» CONSIGNES:
• A. D'après le premier message de la discussion sur le WiFi et l'adaptateur USB Ethernet, quel port ne doit pas servir à la connexion, et pour quelle raison ?
• B. Prolongez la discussion sur le WiFi et l'adaptateur USB Ethernet à la suite de son dernier message.

» EXTRAIT À LIRE:
============================================================

# WiFi contre USB ethernet



## alargeau (25 Janvier 2013)

Bonjour à tous,

Je suis abonné Numéricable et le WiFi de la box est vraiment très mauvais. À 3-4 mètres à peine (grand maximum), je perds du débit de manière considérable. Mais le plus embêtant dans l'affaire n'est pas réellement le débit, mais les déconnexions intempestives qui me forcent à désactiver puis activer le WiFi de mon MacBook Air.
Étant donné que j'ai un câble ethernet qui traîne, j'aimerais savoir si la vitesse de l'adaptateur > ethernet ne réduira pas le débit encore plus par rapport au WiFi actuel (je ne souhaite pas utiliser le port Thunderbolt, qui me sert pour l'écran externe). En d'autres termes, qui est le plus "rapide" entre l'adaptateur USB et la connexion WiFi.

Merci d'avance.


----------



## Anonyme (25 Janvier 2013)

Bonsoir,

 concernant le débit, tu trouveras des indices ici : http://store.apple.com/fr/product/MC704ZM/A/adaptateur-usb-ethernet-apple

La connexion wifi mériterait quelques tests : il n'y a aucune raison que le débit chute à 3-4 m de la box, SAUF si la connexion est soumise à des interférences.

============================================================

» DONNÉES DISPONIBLES:
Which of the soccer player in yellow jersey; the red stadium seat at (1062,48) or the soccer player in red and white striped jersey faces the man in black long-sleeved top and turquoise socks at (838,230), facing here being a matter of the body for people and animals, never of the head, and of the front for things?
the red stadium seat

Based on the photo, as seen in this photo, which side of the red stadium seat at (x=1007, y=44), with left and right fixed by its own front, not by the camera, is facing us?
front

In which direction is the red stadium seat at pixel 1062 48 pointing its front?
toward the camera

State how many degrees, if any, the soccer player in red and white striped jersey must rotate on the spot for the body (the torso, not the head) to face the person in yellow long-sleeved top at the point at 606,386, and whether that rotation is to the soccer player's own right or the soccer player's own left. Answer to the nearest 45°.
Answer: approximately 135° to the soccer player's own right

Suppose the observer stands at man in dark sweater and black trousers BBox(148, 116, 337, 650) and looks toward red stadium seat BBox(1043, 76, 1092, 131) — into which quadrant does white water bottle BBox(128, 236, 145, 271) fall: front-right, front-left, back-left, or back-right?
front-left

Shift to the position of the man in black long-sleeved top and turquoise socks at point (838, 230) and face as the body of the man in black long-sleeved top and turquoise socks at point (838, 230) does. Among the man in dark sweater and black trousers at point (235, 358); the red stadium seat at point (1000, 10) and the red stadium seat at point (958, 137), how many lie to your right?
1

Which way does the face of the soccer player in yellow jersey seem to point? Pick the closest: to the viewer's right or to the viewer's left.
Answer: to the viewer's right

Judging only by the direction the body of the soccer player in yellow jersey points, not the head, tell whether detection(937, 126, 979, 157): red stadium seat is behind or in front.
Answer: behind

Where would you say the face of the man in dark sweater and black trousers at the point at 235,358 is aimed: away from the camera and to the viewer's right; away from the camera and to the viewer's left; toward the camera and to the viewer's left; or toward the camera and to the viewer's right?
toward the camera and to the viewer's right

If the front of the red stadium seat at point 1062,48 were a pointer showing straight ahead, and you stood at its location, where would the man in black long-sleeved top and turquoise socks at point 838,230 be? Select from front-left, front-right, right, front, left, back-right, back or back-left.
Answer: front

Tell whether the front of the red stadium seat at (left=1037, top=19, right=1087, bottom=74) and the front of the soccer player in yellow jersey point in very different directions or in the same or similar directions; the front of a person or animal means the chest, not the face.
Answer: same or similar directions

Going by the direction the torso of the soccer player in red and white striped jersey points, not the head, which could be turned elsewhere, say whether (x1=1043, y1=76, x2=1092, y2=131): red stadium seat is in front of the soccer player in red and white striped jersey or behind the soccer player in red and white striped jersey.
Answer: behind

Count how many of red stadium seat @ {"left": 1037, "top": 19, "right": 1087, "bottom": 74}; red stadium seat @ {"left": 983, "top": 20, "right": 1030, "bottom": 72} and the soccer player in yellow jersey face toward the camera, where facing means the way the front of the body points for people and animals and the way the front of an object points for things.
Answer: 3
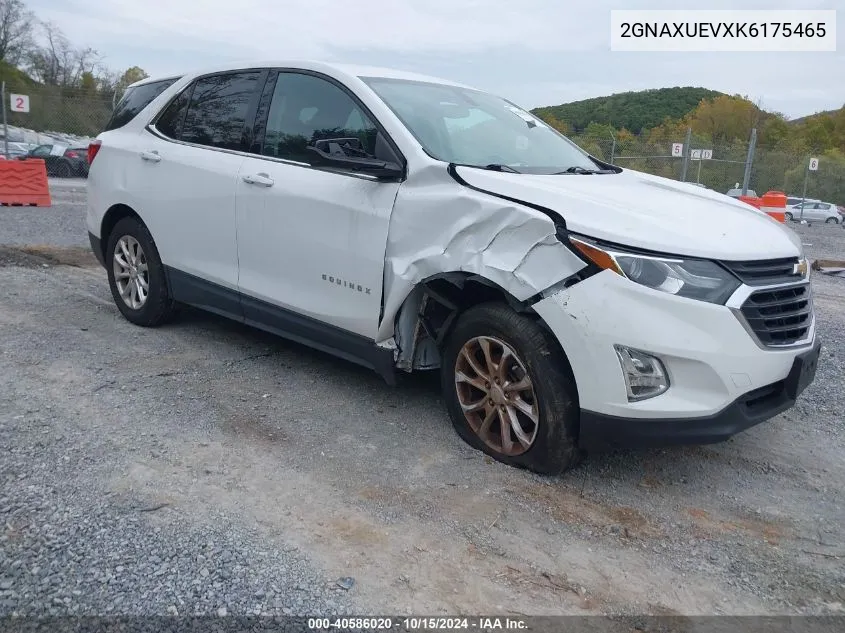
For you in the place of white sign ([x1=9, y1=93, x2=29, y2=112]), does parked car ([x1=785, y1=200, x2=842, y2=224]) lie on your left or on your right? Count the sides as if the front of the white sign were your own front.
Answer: on your left

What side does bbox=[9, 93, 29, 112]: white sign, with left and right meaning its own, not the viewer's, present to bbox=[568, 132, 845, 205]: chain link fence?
left

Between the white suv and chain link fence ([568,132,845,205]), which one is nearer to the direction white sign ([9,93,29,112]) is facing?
the white suv

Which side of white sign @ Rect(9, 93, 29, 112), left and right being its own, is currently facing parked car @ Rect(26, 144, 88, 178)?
back

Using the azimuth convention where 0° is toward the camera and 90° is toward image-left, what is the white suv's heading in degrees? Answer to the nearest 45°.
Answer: approximately 315°

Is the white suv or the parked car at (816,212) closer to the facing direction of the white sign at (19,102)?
the white suv

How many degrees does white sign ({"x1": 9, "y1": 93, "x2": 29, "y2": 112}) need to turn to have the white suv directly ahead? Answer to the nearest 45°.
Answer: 0° — it already faces it

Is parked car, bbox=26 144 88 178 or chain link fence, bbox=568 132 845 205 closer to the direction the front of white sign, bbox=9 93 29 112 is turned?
the chain link fence

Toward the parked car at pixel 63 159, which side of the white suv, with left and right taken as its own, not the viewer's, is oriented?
back

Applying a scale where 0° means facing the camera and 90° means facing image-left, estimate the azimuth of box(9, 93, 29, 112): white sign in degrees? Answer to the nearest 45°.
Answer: approximately 0°

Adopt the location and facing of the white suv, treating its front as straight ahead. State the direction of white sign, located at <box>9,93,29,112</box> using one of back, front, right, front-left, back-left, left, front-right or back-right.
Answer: back

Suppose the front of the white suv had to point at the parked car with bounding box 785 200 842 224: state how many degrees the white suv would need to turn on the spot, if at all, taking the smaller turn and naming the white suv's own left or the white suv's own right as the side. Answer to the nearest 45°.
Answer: approximately 90° to the white suv's own left
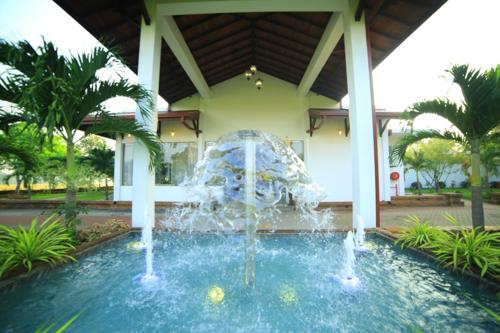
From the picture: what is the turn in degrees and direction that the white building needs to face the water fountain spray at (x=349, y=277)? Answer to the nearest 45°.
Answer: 0° — it already faces it

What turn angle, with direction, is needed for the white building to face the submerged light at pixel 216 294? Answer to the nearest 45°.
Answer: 0° — it already faces it

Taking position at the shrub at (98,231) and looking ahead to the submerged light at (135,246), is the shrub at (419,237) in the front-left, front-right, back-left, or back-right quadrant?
front-left

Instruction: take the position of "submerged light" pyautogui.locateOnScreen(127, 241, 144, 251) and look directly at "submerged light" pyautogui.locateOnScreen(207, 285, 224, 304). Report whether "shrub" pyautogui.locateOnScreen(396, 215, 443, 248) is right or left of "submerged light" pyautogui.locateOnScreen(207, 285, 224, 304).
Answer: left

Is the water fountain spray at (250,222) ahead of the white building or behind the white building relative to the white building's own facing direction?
ahead

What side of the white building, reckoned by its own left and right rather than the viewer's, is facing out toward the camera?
front

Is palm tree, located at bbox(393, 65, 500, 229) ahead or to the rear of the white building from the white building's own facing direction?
ahead

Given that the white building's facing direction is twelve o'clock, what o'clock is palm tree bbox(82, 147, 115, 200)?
The palm tree is roughly at 4 o'clock from the white building.

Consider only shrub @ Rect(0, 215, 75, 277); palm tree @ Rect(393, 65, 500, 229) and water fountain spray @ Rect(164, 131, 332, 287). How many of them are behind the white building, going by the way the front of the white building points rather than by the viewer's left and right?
0

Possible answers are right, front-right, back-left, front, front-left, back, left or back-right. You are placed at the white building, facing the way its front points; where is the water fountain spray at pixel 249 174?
front

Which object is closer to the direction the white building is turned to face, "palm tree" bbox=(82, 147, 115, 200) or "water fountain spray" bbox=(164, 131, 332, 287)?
the water fountain spray

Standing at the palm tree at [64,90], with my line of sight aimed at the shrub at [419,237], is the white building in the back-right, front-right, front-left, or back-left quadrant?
front-left

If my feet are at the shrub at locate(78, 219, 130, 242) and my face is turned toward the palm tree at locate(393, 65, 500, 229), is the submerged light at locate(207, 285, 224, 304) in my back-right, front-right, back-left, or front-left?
front-right
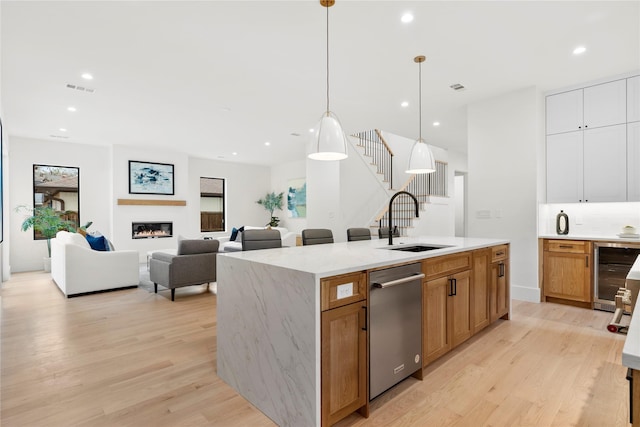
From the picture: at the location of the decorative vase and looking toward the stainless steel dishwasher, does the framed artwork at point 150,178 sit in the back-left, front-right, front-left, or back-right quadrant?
front-right

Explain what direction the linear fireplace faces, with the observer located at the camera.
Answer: facing the viewer

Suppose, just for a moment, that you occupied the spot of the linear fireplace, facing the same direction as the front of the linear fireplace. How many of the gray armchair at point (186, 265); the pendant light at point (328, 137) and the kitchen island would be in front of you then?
3

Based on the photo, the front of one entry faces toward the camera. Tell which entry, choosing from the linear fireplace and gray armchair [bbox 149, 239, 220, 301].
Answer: the linear fireplace

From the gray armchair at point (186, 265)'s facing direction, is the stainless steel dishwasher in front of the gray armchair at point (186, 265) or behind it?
behind

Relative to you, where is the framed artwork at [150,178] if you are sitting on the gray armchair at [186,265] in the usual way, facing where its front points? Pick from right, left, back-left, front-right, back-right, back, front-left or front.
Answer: front-right

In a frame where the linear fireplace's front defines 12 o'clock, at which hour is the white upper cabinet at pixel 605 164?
The white upper cabinet is roughly at 11 o'clock from the linear fireplace.

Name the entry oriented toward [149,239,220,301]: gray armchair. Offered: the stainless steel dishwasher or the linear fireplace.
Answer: the linear fireplace

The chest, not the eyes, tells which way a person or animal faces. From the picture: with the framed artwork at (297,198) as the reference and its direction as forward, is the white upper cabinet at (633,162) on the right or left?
on its left

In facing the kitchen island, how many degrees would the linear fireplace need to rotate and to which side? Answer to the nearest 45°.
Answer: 0° — it already faces it

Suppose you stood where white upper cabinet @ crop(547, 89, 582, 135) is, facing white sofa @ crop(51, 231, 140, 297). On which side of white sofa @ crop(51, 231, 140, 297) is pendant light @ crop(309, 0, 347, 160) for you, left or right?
left

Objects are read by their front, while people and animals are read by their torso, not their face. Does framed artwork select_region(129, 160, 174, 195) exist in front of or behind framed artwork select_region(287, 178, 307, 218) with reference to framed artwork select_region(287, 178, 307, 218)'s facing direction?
in front

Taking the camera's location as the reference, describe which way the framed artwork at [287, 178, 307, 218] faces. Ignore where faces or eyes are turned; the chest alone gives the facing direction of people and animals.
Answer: facing the viewer and to the left of the viewer

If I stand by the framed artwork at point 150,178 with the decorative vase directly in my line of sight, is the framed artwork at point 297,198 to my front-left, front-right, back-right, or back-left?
front-left

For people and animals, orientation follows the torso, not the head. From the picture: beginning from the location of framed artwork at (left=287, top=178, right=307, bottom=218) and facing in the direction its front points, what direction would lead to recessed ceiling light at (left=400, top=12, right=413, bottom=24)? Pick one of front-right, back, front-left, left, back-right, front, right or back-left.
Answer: front-left

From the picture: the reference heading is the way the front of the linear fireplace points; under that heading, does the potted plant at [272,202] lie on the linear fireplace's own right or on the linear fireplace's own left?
on the linear fireplace's own left

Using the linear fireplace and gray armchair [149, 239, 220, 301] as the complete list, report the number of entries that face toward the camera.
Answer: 1

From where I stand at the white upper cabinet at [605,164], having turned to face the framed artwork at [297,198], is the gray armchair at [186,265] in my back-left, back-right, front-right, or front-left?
front-left

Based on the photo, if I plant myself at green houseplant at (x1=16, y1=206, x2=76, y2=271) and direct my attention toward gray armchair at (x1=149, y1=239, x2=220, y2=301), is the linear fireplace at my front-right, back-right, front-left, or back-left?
front-left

============================================================

» RÉPONSES PAR CONSIGNE:
• A. Le port Thunderbolt, parce qu'il sert pour l'écran externe.

• B.
Quand on constate ce type de problème, la première chose à faire est de changer le canal de la box.

Choisir des canaux au hasard et tester.
Si on veut affiner les choses, on peut utiliser des outils simples qui permettent de voir toutes les réseaux alentour, et choisir le meilleur canal.


----------



## alargeau (25 Janvier 2013)

Bonsoir,
Merci pour le message. J'ai bien lu la page de la boutique d'Apple, mais aucune indication ne me concerne, et la critique de la personne fait référence à un transfert de données entre ordinateurs. Moi, je ne parle que d'internet.
Concernant la box, j'ai changé à plusieurs reprises le canal, sans succès. Après plusieurs tests, je pense pouvoir dire que c'est la portée de la box qui est en cause. En effet, l'autre box (en ADSL) qui est repartie chez notre ancien opérateur était au même endroit et je ne subissais pas de perte de débit à ce point. Disons que là, juste à côté de la box, je suis en moyenne à 45 méga, et à 3-4m, je tombe à environ 6 méga avec de multiples déconnexions. Voilà pourquoi je posais la question sur l'adaptateur USB.


----------



## Anonyme (25 Janvier 2013)

Si ça n'est pas un problème de canal, et si tu divises le débit de la box par 7 en t'éloignant de 3-4m, la box a un problème...

Je m'occupe de divers réseaux, je n'ai jamais vu une telle contre-performance.


----------



## alargeau (25 Janvier 2013)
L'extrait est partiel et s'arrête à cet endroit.